# MAXP 2021初赛数据探索和处理-3

使用步骤1里处理好的节点的ID，来构建DGL的graph所需要的边列表。

In [None]:
import pandas as pd
import numpy as np
import os

import dgl

In [51]:
# path
base_path = '../'
publish_path = 'MAXPdata'

link_p1_path = os.path.join(base_path, publish_path, 'link_phase1.csv')
nodes_path = os.path.join(base_path, publish_path, 'IDandLabels.csv')

### 读取节点列表

In [None]:
nodes_df = pd.read_csv(nodes_path, dtype={'Label':str})
print(nodes_df.shape)
nodes_df.head(4)

### 读取边列表

In [None]:
edges_df = pd.read_csv(link_p1_path)
print(edges_df.shape)
edges_df.head()

## Join点列表和边列表以生成从0开始的边列表

DGL默认节点是从0开始，并以最大的ID为容量构建Graph，因此这里我们先构建从0开始的边列表。

In [None]:
# Merge paper_id列
edges = edges_df.merge(nodes_df, on='paper_id', how='left')
# Merge reference_paper_id列
edges = edges.merge(nodes_df, left_on='reference_paper_id', right_on='paper_id', how='left')
print(edges.shape)
edges.head(4)

#### 修改node_idx_* 列的名称作为新的node id，并只保留需要的列

In [None]:
edges.rename(columns={'paper_id_x': 'paper_id', 'node_idx_x':'src_nid', 'node_idx_y':'dst_nid'}, inplace=True)
edges = edges[['src_nid', 'dst_nid', 'paper_id', 'reference_paper_id']]
edges.head(4)

## 构建DGL的Graph

In [None]:
# 讲源节点和目标节点转换成Numpy的NDArray
src_nid = edges.src_nid.to_numpy()
dst_nid = edges.dst_nid.to_numpy()

In [None]:
# nodes_df['node_idx']
AllNodes = np.concatenate((src_nid,dst_nid),axis=0)
AllNodes = np.unique(AllNodes)

In [None]:
test_dict = {'EdgeNodes':AllNodes}
EdgeNodes = pd.DataFrame(test_dict)

In [None]:
EdgeNodes
AllNodes=nodes_df[['node_idx']]

DiffNodes=AllNodes[~AllNodes['node_idx'].isin(EdgeNodes['EdgeNodes'])]
DiffNodes

In [None]:
with open('../MAXPdata/AddEdges/EdgeNodes.npy', 'wb') as f:
    np.save(f, EdgeNodes['EdgeNodes'].to_numpy())

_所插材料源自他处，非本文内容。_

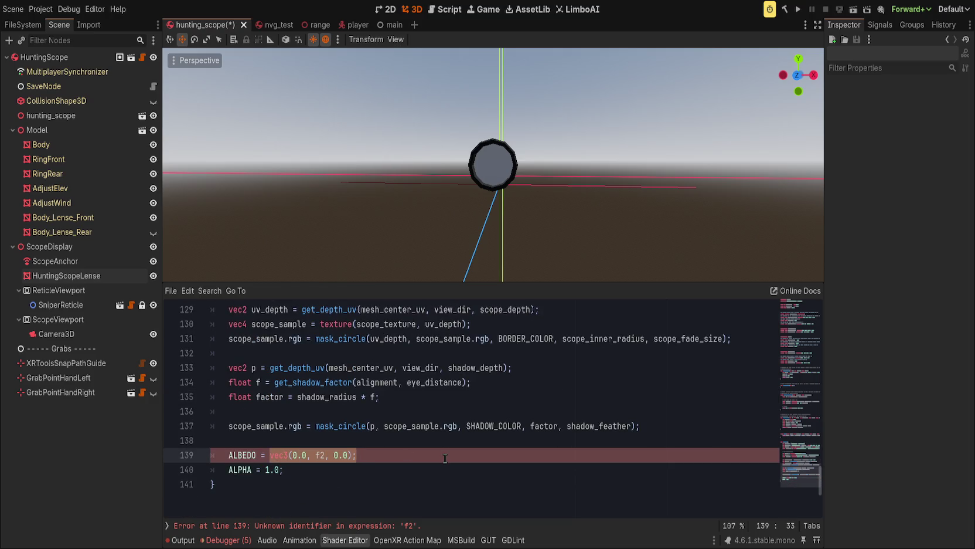
type("scope_sample.rbg;")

with open('../MAXPdata/AddEdges/DiffNodes.npy', 'wb') as f:
    np.save(f, DiffNodes['node_idx'].to_numpy())

In [None]:
import pandas as pd
import numpy as np
import os
import dgl

EdgeNodes = np.load('../MAXPdata/AddEdges/EdgeNodes.npy')
DiffNodes = np.load('../MAXPdata/AddEdges/DiffNodes.npy')
features = np.load(os.path.join('../MAXPdata', 'features.npy'))

In [None]:
DiffFeat = features[DiffNodes]#.astype(np.float16)
EdgeFeat = features[EdgeNodes]#.astype(np.float16)

In [None]:
def compute_distances_no_loops(MatrA, X):
    """
    Compute the distance between each test point in X and each training point
    in MatrA using no explicit loops.

    Input / Output: Same as compute_distances_two_loops
    """
    num_test = X.shape[0]
    num_train = MatrA.shape[0]
    dists = np.zeros((num_test, num_train), dtype=np.float16) 

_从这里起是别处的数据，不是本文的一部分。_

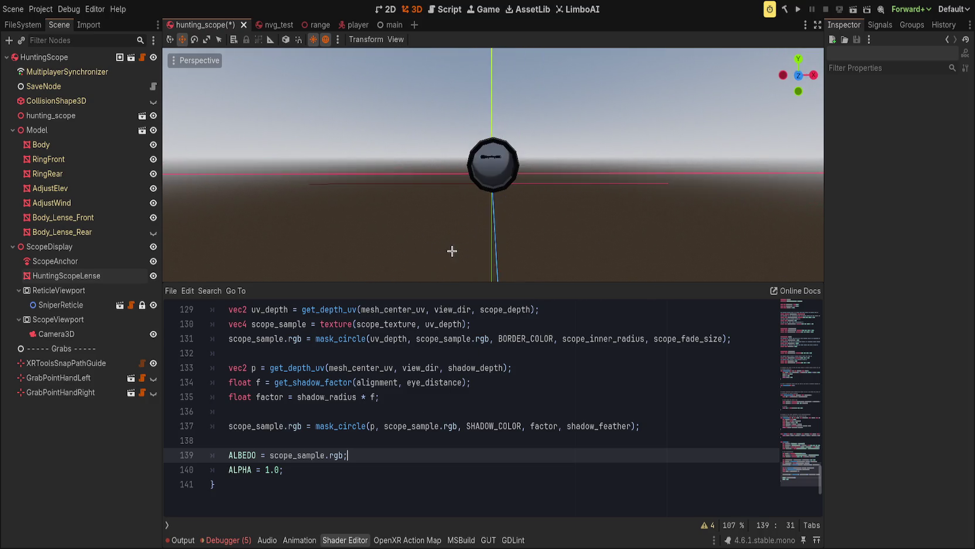
left_click(434, 425)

    dists = np.sqrt(-2*np.dot(X, MatrA.T) + np.sum(np.square(MatrA), axis = 1) + np.transpose([np.sum(np.square(X), axis = 1)]))

    return dists

In [None]:
import os
os.environ["CUDA_VISIBLE_DEVICES"] = "0"
# torch.cuda.empty_cache()

In [75]:
import torch

def EuclideanDistances(a,b):
    sq_a = a**2
    sum_sq_a = torch.sum(sq_a,dim=1).unsqueeze(1)  # m->[m, 1]
    sq_b = b**2
    sum_sq_b = torch.sum(sq_b,dim=1).unsqueeze(0)  # n->[1, n]
    bt = b.t()
    return torch.sqrt(sum_sq_a+sum_sq_b-2*a.mm(bt))

Ma = np.asarray([[1,2],
                [1,2]]) 
Mb = np.asarray([[1,1],
                [1,1],
                [1,2],
                [1,8],
                [1,2],
                [1,2],
                [1,5]]) 
Dists=compute_distances_no_loops(Ma, Mb).T
print(Dists)

# with torch.no_grad():
#     Ma = torch.from_numpy(Ma).float().cuda()
#     Mb = torch.from_numpy(Mb).float().cuda()
#     Dists=EuclideanDistances(Ma, Mb)
# print(Dists)

# del Ma, Mb, Dists
# torch.cuda.empty_cache()

[[1. 1. 0. 6. 0. 0. 3.]
 [1. 1. 0. 6. 0. 0. 3.]]


In [32]:
RANGE = DiffFeat.shape[0]
Step = 300
save = torch.from_numpy(np.array([])).cpu()
with torch.no_grad():
    Mb = torch.from_numpy(EdgeFeat).float().cuda()
    for i in range(0, RANGE, Step):
        Ma = torch.from_numpy(DiffFeat[i:(i+Step if (i+Step)<RANGE else RANGE), :]).float().cuda()
        Dists=EuclideanDistances(Ma, Mb)
        save = torch.cat([save, torch.argmin(Dists, dim=1).cpu()], 0)


In [46]:
AddSrc = DiffNodes.astype(np.int32)
AddDst = save.numpy().astype(np.int32)

In [73]:
graphs, _ = dgl.load_graphs(os.path.join(base_path, publish_path, 'graph.bin'))
graphs[0]

Graph(num_nodes=3655452, num_edges=29792735,
      ndata_schemes={}
      edata_schemes={})

In [71]:
graphs[0].add_edges(AddSrc, AddDst)
graphs[0]

Graph(num_nodes=3655452, num_edges=29792735,
      ndata_schemes={}
      edata_schemes={})

In [None]:
# 构建一个DGL的graph
graph = dgl.graph((src_nid, dst_nid))
print(graph)

In [72]:
# 保存Graph为二进制格式方便后面建模时的快速读取
graph_path = os.path.join(base_path, publish_path, 'NEWgraph.bin')
dgl.data.utils.save_graphs(graph_path, [graphs[0]])